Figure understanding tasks
----------

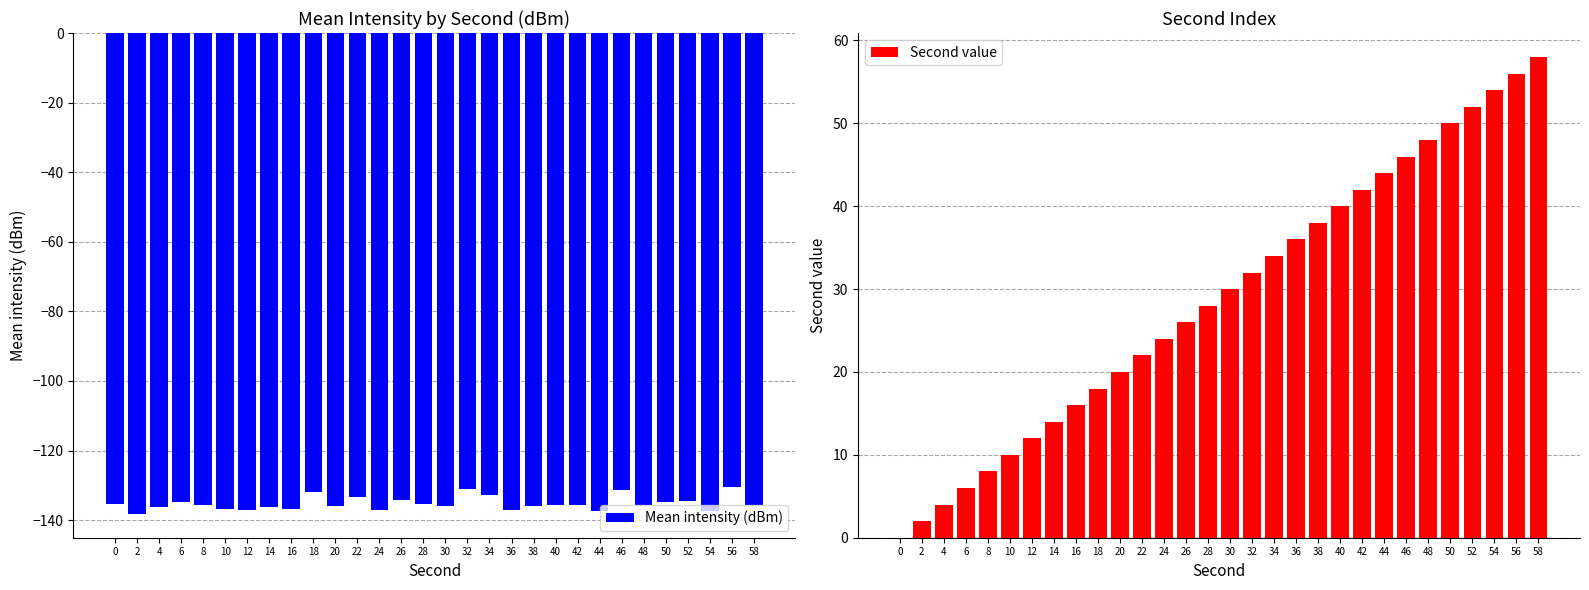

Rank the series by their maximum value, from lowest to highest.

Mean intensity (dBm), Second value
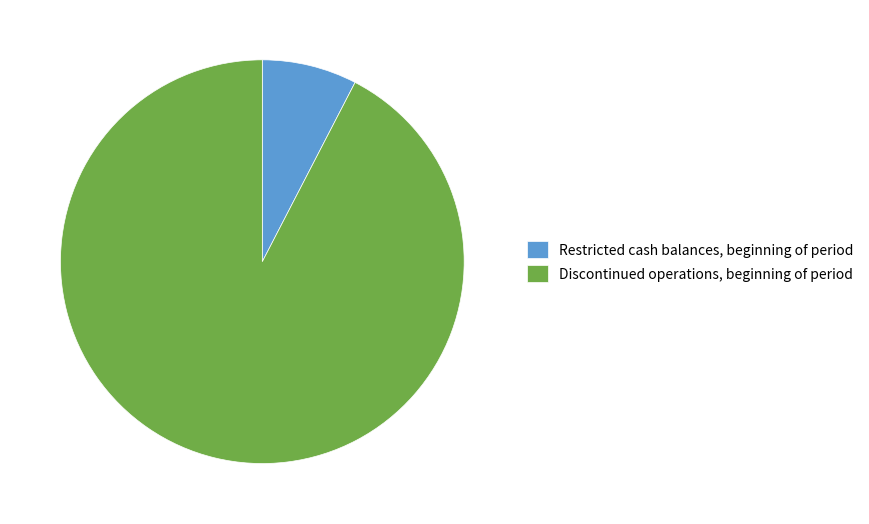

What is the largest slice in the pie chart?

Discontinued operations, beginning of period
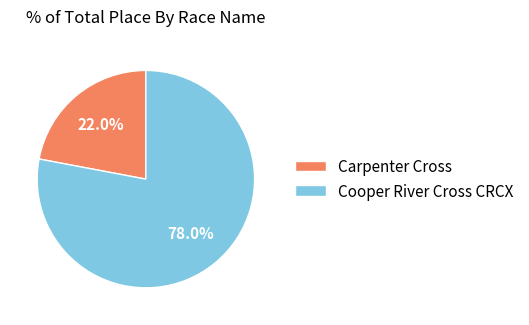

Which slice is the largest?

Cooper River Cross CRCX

----------

In the part of the listing that opens with the line containing "Which slice is the largest?" and runs through the end of the listing, can you swap "slice" for "segment" and leave everything else as it is? Give only that part.

Which segment is the largest?

Cooper River Cross CRCX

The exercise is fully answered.